▶ GOAL OF THE EXERCISE: Change "CETIC" to "Collège" in everything from the start of the records down to the line containing "Conseil National de l’Enseignement Privé", and write out those lines with all else left unchanged.

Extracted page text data
---

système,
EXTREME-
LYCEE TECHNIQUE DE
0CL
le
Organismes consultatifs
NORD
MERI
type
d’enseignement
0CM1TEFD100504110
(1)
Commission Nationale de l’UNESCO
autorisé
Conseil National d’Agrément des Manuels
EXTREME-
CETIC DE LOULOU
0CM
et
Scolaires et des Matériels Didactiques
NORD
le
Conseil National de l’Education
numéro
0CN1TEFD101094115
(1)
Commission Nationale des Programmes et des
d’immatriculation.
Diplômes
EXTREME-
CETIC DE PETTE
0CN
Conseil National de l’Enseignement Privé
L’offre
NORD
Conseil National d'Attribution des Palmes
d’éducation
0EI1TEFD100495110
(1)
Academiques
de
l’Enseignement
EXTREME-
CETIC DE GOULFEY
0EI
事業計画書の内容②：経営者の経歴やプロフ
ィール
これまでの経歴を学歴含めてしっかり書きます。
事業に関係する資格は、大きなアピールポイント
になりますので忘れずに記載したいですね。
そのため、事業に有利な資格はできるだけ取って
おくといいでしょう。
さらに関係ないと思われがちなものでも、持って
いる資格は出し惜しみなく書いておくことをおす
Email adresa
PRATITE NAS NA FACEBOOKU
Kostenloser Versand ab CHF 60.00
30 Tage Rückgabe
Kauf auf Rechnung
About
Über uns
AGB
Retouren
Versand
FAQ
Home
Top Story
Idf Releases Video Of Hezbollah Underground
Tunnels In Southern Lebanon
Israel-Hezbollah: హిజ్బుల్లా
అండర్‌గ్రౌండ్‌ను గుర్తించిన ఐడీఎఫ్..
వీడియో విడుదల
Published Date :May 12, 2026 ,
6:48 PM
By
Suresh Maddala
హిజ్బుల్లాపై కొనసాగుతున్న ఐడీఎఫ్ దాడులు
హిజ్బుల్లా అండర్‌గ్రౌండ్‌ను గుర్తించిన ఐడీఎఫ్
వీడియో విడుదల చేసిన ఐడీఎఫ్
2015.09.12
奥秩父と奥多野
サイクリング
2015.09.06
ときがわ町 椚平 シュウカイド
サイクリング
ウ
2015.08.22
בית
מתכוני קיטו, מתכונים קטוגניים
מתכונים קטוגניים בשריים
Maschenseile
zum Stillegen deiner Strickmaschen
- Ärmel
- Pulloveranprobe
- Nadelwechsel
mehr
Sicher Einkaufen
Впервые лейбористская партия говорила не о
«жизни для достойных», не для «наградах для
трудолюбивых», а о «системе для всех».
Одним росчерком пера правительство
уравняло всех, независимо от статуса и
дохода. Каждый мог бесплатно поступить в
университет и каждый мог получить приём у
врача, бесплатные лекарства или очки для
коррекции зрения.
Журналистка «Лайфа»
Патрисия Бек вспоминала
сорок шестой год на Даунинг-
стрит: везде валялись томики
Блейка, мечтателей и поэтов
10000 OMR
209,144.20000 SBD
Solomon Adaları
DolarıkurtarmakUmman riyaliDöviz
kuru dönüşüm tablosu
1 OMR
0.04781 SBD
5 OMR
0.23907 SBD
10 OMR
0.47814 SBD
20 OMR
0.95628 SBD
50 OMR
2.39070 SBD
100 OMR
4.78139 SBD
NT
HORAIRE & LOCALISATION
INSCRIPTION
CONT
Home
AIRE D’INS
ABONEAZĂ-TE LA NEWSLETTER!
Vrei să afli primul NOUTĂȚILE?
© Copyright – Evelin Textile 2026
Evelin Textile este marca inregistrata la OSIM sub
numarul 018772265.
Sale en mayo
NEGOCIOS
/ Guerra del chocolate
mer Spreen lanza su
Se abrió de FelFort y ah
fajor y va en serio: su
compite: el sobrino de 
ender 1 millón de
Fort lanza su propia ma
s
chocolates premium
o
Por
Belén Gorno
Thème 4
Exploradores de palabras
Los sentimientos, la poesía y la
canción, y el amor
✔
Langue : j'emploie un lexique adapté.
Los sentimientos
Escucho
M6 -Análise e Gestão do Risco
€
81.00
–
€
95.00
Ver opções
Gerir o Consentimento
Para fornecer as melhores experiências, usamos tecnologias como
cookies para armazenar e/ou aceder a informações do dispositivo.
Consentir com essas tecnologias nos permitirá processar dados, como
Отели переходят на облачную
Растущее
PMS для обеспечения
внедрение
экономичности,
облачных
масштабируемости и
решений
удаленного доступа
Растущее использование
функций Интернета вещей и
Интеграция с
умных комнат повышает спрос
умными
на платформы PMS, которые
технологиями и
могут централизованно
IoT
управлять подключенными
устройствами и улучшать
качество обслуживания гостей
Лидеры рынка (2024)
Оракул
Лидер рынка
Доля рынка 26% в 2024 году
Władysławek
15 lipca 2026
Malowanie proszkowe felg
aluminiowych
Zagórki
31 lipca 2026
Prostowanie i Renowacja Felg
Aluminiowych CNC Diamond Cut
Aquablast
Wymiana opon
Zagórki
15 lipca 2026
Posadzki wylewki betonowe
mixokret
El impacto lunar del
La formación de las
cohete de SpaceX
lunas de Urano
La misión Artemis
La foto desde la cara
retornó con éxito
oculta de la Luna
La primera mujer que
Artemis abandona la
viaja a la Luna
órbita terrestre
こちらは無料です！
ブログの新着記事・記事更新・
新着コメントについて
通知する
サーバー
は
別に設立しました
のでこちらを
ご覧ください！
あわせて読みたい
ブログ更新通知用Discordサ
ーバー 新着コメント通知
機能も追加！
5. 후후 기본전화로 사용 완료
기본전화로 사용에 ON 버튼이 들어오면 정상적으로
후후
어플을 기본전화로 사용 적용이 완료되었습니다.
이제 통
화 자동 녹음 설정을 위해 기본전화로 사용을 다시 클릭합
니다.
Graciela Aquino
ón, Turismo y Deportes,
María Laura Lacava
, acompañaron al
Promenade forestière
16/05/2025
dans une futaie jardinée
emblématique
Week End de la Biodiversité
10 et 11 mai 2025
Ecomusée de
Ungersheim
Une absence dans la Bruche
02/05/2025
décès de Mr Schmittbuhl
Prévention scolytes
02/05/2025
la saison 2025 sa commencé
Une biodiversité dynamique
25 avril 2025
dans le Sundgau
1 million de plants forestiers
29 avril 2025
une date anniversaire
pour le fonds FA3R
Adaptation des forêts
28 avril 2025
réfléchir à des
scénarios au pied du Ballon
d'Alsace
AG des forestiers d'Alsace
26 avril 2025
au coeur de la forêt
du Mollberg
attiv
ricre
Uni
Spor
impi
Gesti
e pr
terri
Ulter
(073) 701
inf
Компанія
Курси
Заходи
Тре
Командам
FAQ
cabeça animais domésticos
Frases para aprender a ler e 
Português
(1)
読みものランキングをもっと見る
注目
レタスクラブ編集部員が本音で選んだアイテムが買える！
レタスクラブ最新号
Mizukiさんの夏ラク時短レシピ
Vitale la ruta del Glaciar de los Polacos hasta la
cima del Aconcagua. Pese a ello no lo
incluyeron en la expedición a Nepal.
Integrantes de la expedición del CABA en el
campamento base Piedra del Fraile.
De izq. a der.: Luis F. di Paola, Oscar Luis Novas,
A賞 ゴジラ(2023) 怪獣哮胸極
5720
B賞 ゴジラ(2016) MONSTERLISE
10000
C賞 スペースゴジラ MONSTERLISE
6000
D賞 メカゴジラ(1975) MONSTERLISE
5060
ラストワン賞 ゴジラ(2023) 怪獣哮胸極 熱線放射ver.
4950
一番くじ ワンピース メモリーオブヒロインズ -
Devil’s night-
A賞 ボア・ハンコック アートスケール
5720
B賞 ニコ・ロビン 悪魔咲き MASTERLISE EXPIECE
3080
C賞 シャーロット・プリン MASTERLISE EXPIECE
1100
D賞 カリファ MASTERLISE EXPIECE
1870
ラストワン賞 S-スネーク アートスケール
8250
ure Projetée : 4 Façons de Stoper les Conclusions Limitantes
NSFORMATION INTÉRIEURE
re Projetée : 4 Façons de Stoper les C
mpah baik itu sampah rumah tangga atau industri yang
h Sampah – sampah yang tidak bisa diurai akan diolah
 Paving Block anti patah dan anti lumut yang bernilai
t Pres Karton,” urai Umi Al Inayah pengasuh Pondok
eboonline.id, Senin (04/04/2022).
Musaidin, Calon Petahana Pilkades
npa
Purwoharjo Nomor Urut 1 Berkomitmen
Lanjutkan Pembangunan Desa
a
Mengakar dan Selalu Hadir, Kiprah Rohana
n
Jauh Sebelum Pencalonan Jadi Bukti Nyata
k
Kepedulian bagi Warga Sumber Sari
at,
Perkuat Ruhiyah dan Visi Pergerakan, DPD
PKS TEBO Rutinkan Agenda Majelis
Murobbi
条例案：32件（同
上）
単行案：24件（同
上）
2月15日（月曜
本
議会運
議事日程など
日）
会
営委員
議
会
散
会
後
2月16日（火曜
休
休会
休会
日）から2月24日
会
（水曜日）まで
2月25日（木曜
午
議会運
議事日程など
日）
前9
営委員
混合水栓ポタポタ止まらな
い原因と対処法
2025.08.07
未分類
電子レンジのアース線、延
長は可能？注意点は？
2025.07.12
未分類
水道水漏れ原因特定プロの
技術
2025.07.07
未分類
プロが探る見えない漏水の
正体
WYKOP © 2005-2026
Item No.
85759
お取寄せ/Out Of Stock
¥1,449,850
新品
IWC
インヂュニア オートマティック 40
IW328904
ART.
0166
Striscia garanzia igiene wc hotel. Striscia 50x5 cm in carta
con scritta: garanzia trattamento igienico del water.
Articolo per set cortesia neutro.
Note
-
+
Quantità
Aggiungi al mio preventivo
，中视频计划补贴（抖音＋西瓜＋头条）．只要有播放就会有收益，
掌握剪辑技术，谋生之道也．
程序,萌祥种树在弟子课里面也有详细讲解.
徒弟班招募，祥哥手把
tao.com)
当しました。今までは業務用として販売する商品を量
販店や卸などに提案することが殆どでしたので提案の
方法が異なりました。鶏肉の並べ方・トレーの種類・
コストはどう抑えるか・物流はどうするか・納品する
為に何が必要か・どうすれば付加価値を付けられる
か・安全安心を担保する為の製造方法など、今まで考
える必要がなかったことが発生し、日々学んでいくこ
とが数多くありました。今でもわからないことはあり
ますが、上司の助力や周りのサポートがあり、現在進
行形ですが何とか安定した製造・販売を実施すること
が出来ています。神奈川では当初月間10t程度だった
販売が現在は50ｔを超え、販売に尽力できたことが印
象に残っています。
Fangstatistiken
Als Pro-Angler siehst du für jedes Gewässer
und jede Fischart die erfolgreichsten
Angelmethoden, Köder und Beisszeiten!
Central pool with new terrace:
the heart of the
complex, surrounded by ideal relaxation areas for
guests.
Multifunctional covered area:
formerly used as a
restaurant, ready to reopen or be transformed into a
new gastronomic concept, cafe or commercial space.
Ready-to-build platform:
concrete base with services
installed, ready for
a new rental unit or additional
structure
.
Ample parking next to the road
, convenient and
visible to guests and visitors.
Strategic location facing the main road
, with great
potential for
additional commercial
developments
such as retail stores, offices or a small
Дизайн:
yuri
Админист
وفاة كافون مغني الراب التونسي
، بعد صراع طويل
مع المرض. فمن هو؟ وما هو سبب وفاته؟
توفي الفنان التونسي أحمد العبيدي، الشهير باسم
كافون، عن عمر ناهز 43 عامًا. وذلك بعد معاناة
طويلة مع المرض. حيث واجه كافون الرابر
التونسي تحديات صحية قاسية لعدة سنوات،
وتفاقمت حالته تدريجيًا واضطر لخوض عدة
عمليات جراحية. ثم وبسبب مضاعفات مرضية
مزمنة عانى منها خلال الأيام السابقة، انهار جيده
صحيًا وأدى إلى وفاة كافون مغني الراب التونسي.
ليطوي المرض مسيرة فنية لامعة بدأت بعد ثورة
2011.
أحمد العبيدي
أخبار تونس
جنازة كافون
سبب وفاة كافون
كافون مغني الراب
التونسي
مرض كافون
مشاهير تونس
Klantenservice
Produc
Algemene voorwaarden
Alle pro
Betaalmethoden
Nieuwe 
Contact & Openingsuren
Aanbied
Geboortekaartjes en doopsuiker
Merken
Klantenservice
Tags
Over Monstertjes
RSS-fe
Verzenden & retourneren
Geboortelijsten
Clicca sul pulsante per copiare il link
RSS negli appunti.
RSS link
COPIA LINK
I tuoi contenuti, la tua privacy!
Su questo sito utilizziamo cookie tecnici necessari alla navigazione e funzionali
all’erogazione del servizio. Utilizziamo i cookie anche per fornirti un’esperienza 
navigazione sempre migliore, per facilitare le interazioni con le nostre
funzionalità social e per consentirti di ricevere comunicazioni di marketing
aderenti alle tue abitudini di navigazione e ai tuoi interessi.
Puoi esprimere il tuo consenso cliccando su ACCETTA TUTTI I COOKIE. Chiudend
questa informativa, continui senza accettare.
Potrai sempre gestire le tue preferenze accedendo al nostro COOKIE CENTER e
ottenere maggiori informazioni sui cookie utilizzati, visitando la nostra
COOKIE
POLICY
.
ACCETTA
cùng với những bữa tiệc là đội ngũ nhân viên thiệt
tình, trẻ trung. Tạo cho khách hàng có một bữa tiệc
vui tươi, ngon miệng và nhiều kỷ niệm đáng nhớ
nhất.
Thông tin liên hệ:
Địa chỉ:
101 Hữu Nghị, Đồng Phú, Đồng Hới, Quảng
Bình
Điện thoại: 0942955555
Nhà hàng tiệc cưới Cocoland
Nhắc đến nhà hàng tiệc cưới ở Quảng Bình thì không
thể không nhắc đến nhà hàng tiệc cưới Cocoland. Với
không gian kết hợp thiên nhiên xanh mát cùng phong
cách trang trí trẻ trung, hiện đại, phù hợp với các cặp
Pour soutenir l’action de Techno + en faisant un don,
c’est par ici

---

▶ RESULT FOR THIS TASK:
système,
EXTREME-
LYCEE TECHNIQUE DE
0CL
le
Organismes consultatifs
NORD
MERI
type
d’enseignement
0CM1TEFD100504110
(1)
Commission Nationale de l’UNESCO
autorisé
Conseil National d’Agrément des Manuels
EXTREME-
Collège DE LOULOU
0CM
et
Scolaires et des Matériels Didactiques
NORD
le
Conseil National de l’Education
numéro
0CN1TEFD101094115
(1)
Commission Nationale des Programmes et des
d’immatriculation.
Diplômes
EXTREME-
Collège DE PETTE
0CN
Conseil National de l’Enseignement Privé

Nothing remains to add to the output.